> [YOUR GOAL] An exact copy of every entry is what's needed, so please transcribe them all.

Records excerpted from a collection:

□ □ □ □ □ □ □

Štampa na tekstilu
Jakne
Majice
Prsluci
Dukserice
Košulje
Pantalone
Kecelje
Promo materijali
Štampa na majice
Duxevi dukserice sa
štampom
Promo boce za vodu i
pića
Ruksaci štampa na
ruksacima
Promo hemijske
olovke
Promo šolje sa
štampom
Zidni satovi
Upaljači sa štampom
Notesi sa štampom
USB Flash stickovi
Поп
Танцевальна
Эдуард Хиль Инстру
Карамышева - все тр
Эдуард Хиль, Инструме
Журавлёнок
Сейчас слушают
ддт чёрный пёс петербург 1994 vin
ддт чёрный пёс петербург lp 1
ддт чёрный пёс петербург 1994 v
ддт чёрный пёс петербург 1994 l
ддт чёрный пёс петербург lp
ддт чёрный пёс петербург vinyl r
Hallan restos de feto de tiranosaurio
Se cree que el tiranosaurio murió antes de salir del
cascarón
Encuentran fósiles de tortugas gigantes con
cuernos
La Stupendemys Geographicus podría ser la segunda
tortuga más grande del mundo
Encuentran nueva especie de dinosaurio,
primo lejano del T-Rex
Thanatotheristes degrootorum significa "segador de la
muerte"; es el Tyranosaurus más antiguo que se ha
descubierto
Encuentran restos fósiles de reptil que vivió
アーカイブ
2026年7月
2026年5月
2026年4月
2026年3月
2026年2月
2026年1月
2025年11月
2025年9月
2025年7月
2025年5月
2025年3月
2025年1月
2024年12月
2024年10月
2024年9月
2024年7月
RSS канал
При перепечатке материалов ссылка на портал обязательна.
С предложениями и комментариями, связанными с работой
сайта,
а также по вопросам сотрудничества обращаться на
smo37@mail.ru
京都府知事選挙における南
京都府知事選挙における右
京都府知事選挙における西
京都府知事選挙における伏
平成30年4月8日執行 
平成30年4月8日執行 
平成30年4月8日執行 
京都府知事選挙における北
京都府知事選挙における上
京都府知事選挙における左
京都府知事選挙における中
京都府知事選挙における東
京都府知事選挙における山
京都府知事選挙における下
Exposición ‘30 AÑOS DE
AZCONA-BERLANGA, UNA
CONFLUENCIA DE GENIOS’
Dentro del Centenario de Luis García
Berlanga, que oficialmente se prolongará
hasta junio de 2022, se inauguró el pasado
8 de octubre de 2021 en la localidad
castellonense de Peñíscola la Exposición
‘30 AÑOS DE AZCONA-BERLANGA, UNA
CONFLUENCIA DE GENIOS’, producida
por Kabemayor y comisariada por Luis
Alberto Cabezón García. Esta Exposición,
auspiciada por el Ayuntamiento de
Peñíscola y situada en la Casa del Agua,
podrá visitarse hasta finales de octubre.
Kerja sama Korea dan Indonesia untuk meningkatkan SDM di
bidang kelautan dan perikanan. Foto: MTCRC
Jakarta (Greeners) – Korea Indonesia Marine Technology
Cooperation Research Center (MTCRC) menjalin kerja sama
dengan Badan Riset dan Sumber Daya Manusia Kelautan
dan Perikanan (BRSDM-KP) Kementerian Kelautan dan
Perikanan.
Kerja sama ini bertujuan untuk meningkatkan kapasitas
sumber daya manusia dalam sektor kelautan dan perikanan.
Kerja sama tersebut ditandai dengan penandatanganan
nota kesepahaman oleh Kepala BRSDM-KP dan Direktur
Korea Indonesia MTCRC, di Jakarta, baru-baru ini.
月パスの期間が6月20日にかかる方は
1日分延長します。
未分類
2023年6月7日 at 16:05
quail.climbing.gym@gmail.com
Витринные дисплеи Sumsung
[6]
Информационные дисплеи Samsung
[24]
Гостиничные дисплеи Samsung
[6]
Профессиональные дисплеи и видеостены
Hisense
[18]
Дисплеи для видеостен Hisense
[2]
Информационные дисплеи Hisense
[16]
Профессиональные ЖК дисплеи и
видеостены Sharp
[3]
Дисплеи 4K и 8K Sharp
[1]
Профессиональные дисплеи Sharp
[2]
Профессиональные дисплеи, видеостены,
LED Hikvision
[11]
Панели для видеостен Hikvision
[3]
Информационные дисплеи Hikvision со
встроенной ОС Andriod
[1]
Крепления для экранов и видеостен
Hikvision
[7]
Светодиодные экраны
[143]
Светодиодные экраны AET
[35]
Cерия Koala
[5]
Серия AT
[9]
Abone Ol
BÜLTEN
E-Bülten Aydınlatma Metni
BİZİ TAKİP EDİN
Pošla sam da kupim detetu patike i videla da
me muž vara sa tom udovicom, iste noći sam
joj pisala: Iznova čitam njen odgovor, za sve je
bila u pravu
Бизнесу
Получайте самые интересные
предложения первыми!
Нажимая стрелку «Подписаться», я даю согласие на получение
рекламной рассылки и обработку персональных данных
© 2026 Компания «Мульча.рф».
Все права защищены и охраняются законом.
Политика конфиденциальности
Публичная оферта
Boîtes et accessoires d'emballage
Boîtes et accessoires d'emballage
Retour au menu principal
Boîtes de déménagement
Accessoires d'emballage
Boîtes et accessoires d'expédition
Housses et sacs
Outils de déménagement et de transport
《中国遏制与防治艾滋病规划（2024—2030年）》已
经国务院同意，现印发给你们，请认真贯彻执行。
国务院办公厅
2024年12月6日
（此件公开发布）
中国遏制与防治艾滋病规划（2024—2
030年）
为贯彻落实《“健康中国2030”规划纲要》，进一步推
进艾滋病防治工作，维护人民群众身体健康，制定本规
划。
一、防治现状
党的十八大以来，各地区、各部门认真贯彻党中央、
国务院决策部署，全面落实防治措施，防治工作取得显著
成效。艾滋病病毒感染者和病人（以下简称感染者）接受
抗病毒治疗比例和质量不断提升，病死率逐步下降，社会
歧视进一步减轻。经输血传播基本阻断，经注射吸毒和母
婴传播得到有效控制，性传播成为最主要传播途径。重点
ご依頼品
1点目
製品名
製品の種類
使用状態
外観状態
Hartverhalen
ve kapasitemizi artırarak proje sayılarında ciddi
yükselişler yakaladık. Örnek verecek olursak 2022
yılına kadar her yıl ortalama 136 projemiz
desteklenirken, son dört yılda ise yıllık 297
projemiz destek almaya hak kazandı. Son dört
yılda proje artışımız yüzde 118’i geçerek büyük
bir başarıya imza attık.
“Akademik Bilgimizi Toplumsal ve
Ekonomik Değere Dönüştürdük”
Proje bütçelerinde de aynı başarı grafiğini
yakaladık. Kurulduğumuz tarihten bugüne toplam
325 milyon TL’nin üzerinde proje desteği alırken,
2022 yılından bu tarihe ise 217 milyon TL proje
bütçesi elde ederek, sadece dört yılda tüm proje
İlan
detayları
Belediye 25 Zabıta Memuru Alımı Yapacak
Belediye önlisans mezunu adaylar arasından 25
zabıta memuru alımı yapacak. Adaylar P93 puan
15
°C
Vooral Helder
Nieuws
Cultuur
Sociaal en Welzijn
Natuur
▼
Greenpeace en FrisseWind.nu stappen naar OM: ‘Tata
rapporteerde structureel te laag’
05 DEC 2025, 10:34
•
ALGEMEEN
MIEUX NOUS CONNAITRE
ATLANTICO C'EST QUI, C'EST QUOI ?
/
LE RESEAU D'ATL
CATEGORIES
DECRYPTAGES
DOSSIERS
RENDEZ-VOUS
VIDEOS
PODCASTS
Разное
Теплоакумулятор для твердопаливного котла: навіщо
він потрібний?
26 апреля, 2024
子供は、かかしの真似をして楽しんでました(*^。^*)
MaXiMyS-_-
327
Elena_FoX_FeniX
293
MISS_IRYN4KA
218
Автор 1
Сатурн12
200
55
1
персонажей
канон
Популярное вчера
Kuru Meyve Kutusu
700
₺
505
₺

□ □ □ □ □ □ □

> [EXPECTED ANSWER]
Štampa na tekstilu
Jakne
Majice
Prsluci
Dukserice
Košulje
Pantalone
Kecelje
Promo materijali
Štampa na majice
Duxevi dukserice sa
štampom
Promo boce za vodu i
pića
Ruksaci štampa na
ruksacima
Promo hemijske
olovke
Promo šolje sa
štampom
Zidni satovi
Upaljači sa štampom
Notesi sa štampom
USB Flash stickovi
Поп
Танцевальна
Эдуард Хиль Инстру
Карамышева - все тр
Эдуард Хиль, Инструме
Журавлёнок
Сейчас слушают
ддт чёрный пёс петербург 1994 vin
ддт чёрный пёс петербург lp 1
ддт чёрный пёс петербург 1994 v
ддт чёрный пёс петербург 1994 l
ддт чёрный пёс петербург lp
ддт чёрный пёс петербург vinyl r
Hallan restos de feto de tiranosaurio
Se cree que el tiranosaurio murió antes de salir del
cascarón
Encuentran fósiles de tortugas gigantes con
cuernos
La Stupendemys Geographicus podría ser la segunda
tortuga más grande del mundo
Encuentran nueva especie de dinosaurio,
primo lejano del T-Rex
Thanatotheristes degrootorum significa "segador de la
muerte"; es el Tyranosaurus más antiguo que se ha
descubierto
Encuentran restos fósiles de reptil que vivió
アーカイブ
2026年7月
2026年5月
2026年4月
2026年3月
2026年2月
2026年1月
2025年11月
2025年9月
2025年7月
2025年5月
2025年3月
2025年1月
2024年12月
2024年10月
2024年9月
2024年7月
RSS канал
При перепечатке материалов ссылка на портал обязательна.
С предложениями и комментариями, связанными с работой
сайта,
а также по вопросам сотрудничества обращаться на
smo37@mail.ru
京都府知事選挙における南
京都府知事選挙における右
京都府知事選挙における西
京都府知事選挙における伏
平成30年4月8日執行 
平成30年4月8日執行 
平成30年4月8日執行 
京都府知事選挙における北
京都府知事選挙における上
京都府知事選挙における左
京都府知事選挙における中
京都府知事選挙における東
京都府知事選挙における山
京都府知事選挙における下
Exposición ‘30 AÑOS DE
AZCONA-BERLANGA, UNA
CONFLUENCIA DE GENIOS’
Dentro del Centenario de Luis García
Berlanga, que oficialmente se prolongará
hasta junio de 2022, se inauguró el pasado
8 de octubre de 2021 en la localidad
castellonense de Peñíscola la Exposición
‘30 AÑOS DE AZCONA-BERLANGA, UNA
CONFLUENCIA DE GENIOS’, producida
por Kabemayor y comisariada por Luis
Alberto Cabezón García. Esta Exposición,
auspiciada por el Ayuntamiento de
Peñíscola y situada en la Casa del Agua,
podrá visitarse hasta finales de octubre.
Kerja sama Korea dan Indonesia untuk meningkatkan SDM di
bidang kelautan dan perikanan. Foto: MTCRC
Jakarta (Greeners) – Korea Indonesia Marine Technology
Cooperation Research Center (MTCRC) menjalin kerja sama
dengan Badan Riset dan Sumber Daya Manusia Kelautan
dan Perikanan (BRSDM-KP) Kementerian Kelautan dan
Perikanan.
Kerja sama ini bertujuan untuk meningkatkan kapasitas
sumber daya manusia dalam sektor kelautan dan perikanan.
Kerja sama tersebut ditandai dengan penandatanganan
nota kesepahaman oleh Kepala BRSDM-KP dan Direktur
Korea Indonesia MTCRC, di Jakarta, baru-baru ini.
月パスの期間が6月20日にかかる方は
1日分延長します。
未分類
2023年6月7日 at 16:05
quail.climbing.gym@gmail.com
Витринные дисплеи Sumsung
[6]
Информационные дисплеи Samsung
[24]
Гостиничные дисплеи Samsung
[6]
Профессиональные дисплеи и видеостены
Hisense
[18]
Дисплеи для видеостен Hisense
[2]
Информационные дисплеи Hisense
[16]
Профессиональные ЖК дисплеи и
видеостены Sharp
[3]
Дисплеи 4K и 8K Sharp
[1]
Профессиональные дисплеи Sharp
[2]
Профессиональные дисплеи, видеостены,
LED Hikvision
[11]
Панели для видеостен Hikvision
[3]
Информационные дисплеи Hikvision со
встроенной ОС Andriod
[1]
Крепления для экранов и видеостен
Hikvision
[7]
Светодиодные экраны
[143]
Светодиодные экраны AET
[35]
Cерия Koala
[5]
Серия AT
[9]
Abone Ol
BÜLTEN
E-Bülten Aydınlatma Metni
BİZİ TAKİP EDİN
Pošla sam da kupim detetu patike i videla da
me muž vara sa tom udovicom, iste noći sam
joj pisala: Iznova čitam njen odgovor, za sve je
bila u pravu
Бизнесу
Получайте самые интересные
предложения первыми!
Нажимая стрелку «Подписаться», я даю согласие на получение
рекламной рассылки и обработку персональных данных
© 2026 Компания «Мульча.рф».
Все права защищены и охраняются законом.
Политика конфиденциальности
Публичная оферта
Boîtes et accessoires d'emballage
Boîtes et accessoires d'emballage
Retour au menu principal
Boîtes de déménagement
Accessoires d'emballage
Boîtes et accessoires d'expédition
Housses et sacs
Outils de déménagement et de transport
《中国遏制与防治艾滋病规划（2024—2030年）》已
经国务院同意，现印发给你们，请认真贯彻执行。
国务院办公厅
2024年12月6日
（此件公开发布）
中国遏制与防治艾滋病规划（2024—2
030年）
为贯彻落实《“健康中国2030”规划纲要》，进一步推
进艾滋病防治工作，维护人民群众身体健康，制定本规
划。
一、防治现状
党的十八大以来，各地区、各部门认真贯彻党中央、
国务院决策部署，全面落实防治措施，防治工作取得显著
成效。艾滋病病毒感染者和病人（以下简称感染者）接受
抗病毒治疗比例和质量不断提升，病死率逐步下降，社会
歧视进一步减轻。经输血传播基本阻断，经注射吸毒和母
婴传播得到有效控制，性传播成为最主要传播途径。重点
ご依頼品
1点目
製品名
製品の種類
使用状態
外観状態
Hartverhalen
ve kapasitemizi artırarak proje sayılarında ciddi
yükselişler yakaladık. Örnek verecek olursak 2022
yılına kadar her yıl ortalama 136 projemiz
desteklenirken, son dört yılda ise yıllık 297
projemiz destek almaya hak kazandı. Son dört
yılda proje artışımız yüzde 118’i geçerek büyük
bir başarıya imza attık.
“Akademik Bilgimizi Toplumsal ve
Ekonomik Değere Dönüştürdük”
Proje bütçelerinde de aynı başarı grafiğini
yakaladık. Kurulduğumuz tarihten bugüne toplam
325 milyon TL’nin üzerinde proje desteği alırken,
2022 yılından bu tarihe ise 217 milyon TL proje
bütçesi elde ederek, sadece dört yılda tüm proje
İlan
detayları
Belediye 25 Zabıta Memuru Alımı Yapacak
Belediye önlisans mezunu adaylar arasından 25
zabıta memuru alımı yapacak. Adaylar P93 puan
15
°C
Vooral Helder
Nieuws
Cultuur
Sociaal en Welzijn
Natuur
▼
Greenpeace en FrisseWind.nu stappen naar OM: ‘Tata
rapporteerde structureel te laag’
05 DEC 2025, 10:34
•
ALGEMEEN
MIEUX NOUS CONNAITRE
ATLANTICO C'EST QUI, C'EST QUOI ?
/
LE RESEAU D'ATL
CATEGORIES
DECRYPTAGES
DOSSIERS
RENDEZ-VOUS
VIDEOS
PODCASTS
Разное
Теплоакумулятор для твердопаливного котла: навіщо
він потрібний?
26 апреля, 2024
子供は、かかしの真似をして楽しんでました(*^。^*)
MaXiMyS-_-
327
Elena_FoX_FeniX
293
MISS_IRYN4KA
218
Автор 1
Сатурн12
200
55
1
персонажей
канон
Популярное вчера
Kuru Meyve Kutusu
700
₺
505
₺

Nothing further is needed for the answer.